Dynamic Beta investments and iM Global Partner is launching the iMGP DBi Managed Futures Fund, a European take on the US-listed DBi Managed Futures Strategy ETF (ticker DBMF), according to a Tuesday press release.

The investing style takes long and short positions in the derivatives market in order to ride the momentum of asset prices — a big winner this year as the one-way inflation trade sparked consistent moves across currencies, stocks and bonds.

The original US strategy has returned a whopping 22% in 2022, boasting $1.05 billion in assets versus just $63 million a year ago, while the US equity benchmark has shed 14%.

The outlook for the trade is darkening, however, with markets facing a potential regime shift from a brewing economic downturn that undercuts inflation.
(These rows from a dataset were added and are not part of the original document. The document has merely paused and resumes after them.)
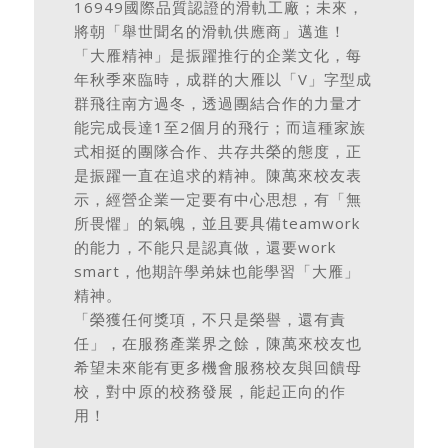
16949國際品質認證的滑軌工廠；未來，
將朝「舉世聞名的滑軌供應商」邁進！
「大雁精神」是振躍推行的企業文化，每
年秋季來臨時，成群的大雁以「V」字型成
群飛往南方過冬，透過團結合作的力量才
能完成長達1至2個月的飛行；而這種家族
式相挺的團隊合作、共存共榮的態度，正
是振躍一直在追求的精神。陳萬來校友表
示，經營企業一定要有中心思想，有「無
所畏懼」的氣魄，並且要具備teamwork
的能力，不能只是認真做，還要work
smart，他期許學弟妹也能學習「大雁」
精神。
「榮獲任何獎項，不只是榮譽，還有責
任」，在服務產業界之餘，陳萬來校友也
希望未來能有更多機會服務校友與回饋母
校，對中原的校務發展，能起正向的作
用！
The price of DBMF has already dropped about 9% from its year-to-date highs notched last month, as investors bet that rampant consumer price growth may have peaked.

While the new version isn't an ETF, it will follow the same strategy of seeking to replicate the pre-fee performance of a pool of hedge funds using a portfolio of futures contracts across assets.

"The success of our US domiciled ETF strategy (DBMF) has led to European clients asking if we are planning to launch a UCITS version and this is it," said Jamie Hammond, deputy CEO of iM Global Partner.

The Undertakings for Collective Investment in Transferable Securities, or UCITS, is a regulatory framework in Europe for pooled investment vehicles that provide enhanced investor protections.

A formal launch for the fund is targeted for January, Hammond said.